Michael is a father of 4, and the Principle and Director of Savour Soil Permaculture. He began his permaculture journey about 25 years ago, doing his first PDC with Milkwood and having since done 13 PDCs as a student, 4 teacher trainers and 8 more ‘advanced’ permaculture courses. Michael also studied horticulture at TAFE. Through his learning, he came to find his passion for teaching. Michael is the former Adult Education Coordinator at NSCF and is the community gardens coordinator at the University of Queensland. He now applies permaculture design principles and ethics to his workplace and community, as well as in his professional and personal life. He has been fortunate to apply the design process on over 300 sites over the last 10 years and aspires to be as inspirational and practical as his teachers. Michael continues to do other courses and research to advance his knowledge and increase the value he provides in his teaching, projects​ and consultations.

Kerri Gill

Kerri is a trained nutritionist, food lover and PhD researcher at the University of Queensland with a passionate interest in equitable and sustainable food systems. She began her permaculture journey in 2015 while farming a 5-hectare property in the far south of Tasmania. Kerri has since completed Permaculture Design Certificates in cool temperate and warm temperate climates, Permaculture Teacher Training in a subtropical climate, and a Forest Garden Design Intensive. Kerri’s focus in the Northey Street PDC is on the water element and designing for animals in permaculture systems.

Guy Ritani

Guy (Ia/they/them) is a proud Takatāpui Māori Food systems specialist, systems designer, & Permaculture teacher based on Kombumerri Country. Their work is centred around building relationships, networks & systems to achieve climate justice, bio-regional food security & culturally appropriate & sovereign food systems. Guy has been engaged in innovating regenerative practices both ecologically & socially across the Asia-pacific region. They are currently delivering the VicHealth Future Healthy Foodhubs program as the food systems specialist and educate in food sovereignty & systems design across Australasia for the past 5 years.

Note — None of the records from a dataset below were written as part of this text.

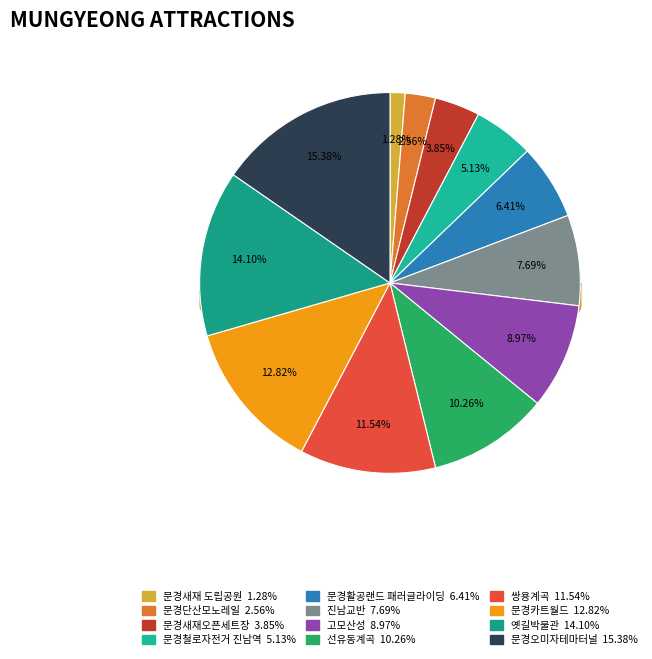

To the nearest percent, what percentage of the pie is 문경철로자전거 진남역?

5%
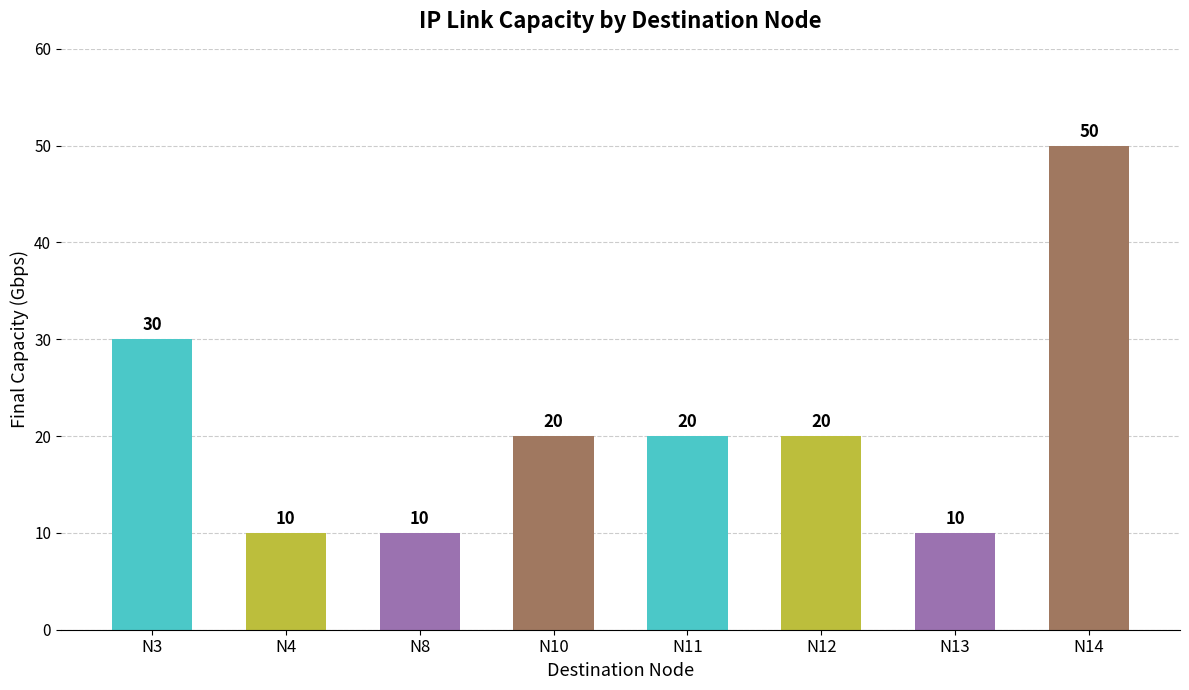

Does the chart contain any negative values?

No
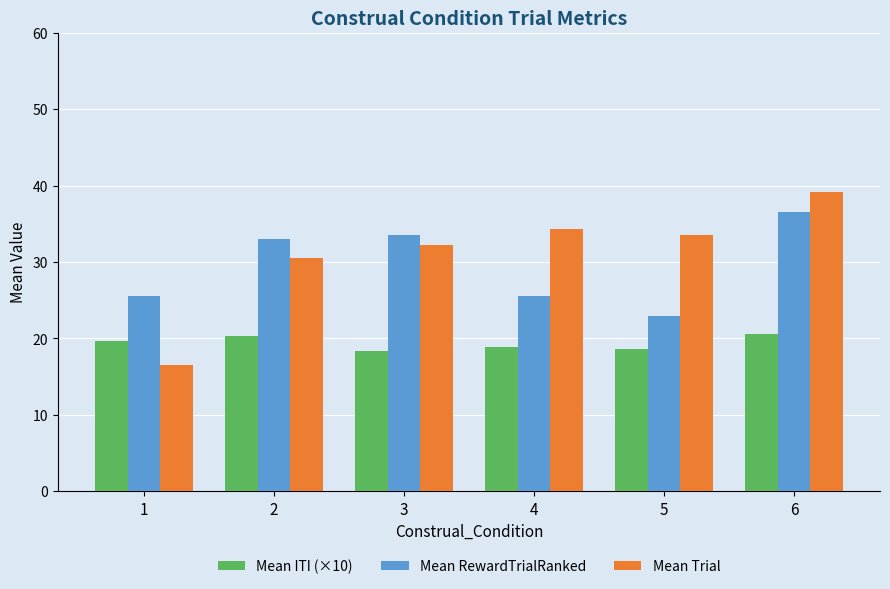

At 2, list the series in order from largest to smallest.

Mean RewardTrialRanked, Mean Trial, Mean ITI (×10)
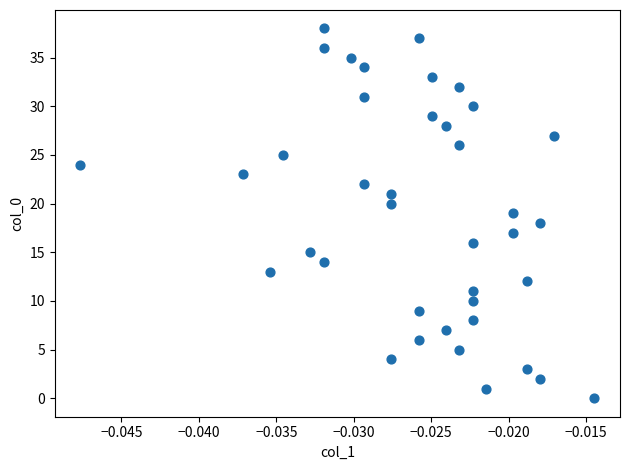

What is the range of Y values (max minus min)?

38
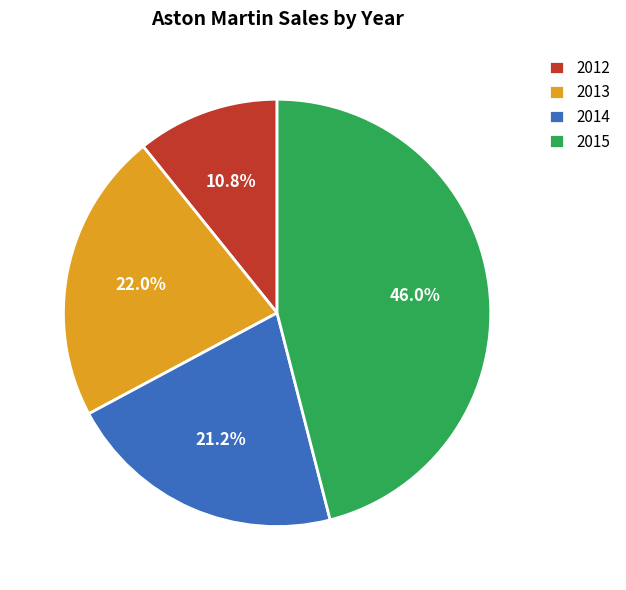

Rank the categories by value from lowest to highest.

2012, 2014, 2013, 2015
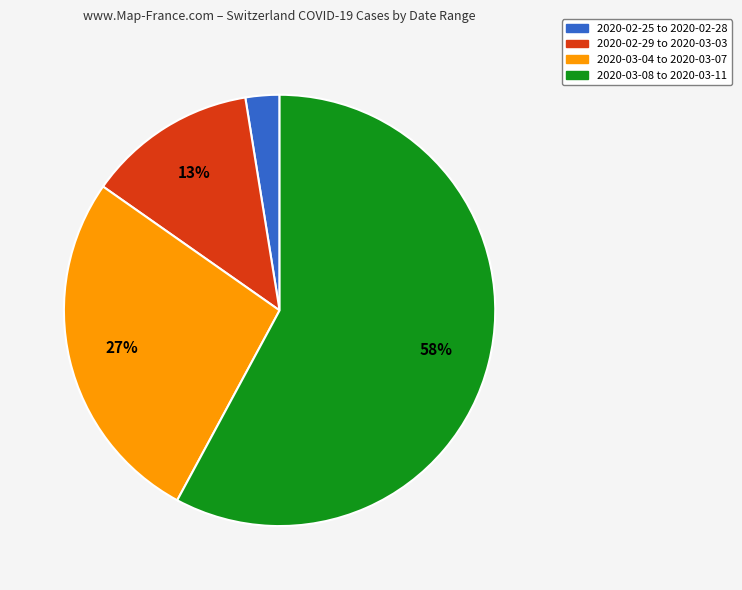

Which has a higher value, 2020-02-25 to 2020-02-28 or 2020-03-08 to 2020-03-11?

2020-03-08 to 2020-03-11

Having grown up spending time on the family farm & in the local fisheries Guy is deeply passionate about food system wellbeing & seeing the equitable change needed for a well-nourished world.

Toad Dell

Toad (they/them/it) is an Irish/English settler living on unceded land of the Kombumerri People. Co-founder of PermaQueer, board member of Permaculture Australia, Small Giants MBE Alumni and community organiser. They are deeply committed and passionate about using permaculture education to help break up the hegemony and reliance upon cultural systems of violence and use queer theory, trauma informed design and ecological systems thinking in pursuit of this goal. Their work exists in the intersection of community, economy and ecological health, and justice working on projects that restore health and resilience to all components, not one at the sake of the others.

Barb Ford

Barb started her Permaculture journey in 1992 with a PDC at Crystal Waters and has since done advanced courses, teacher training, and a Diploma of Horticulture. She has taught various parts of the PDC at Northey Street over a number of years and has a particular interest in appropriate technology, especially solar cooking. While her experience has been mainly urban, she has volunteered on organic and permaculture properties in rural Australia, France and Kenya.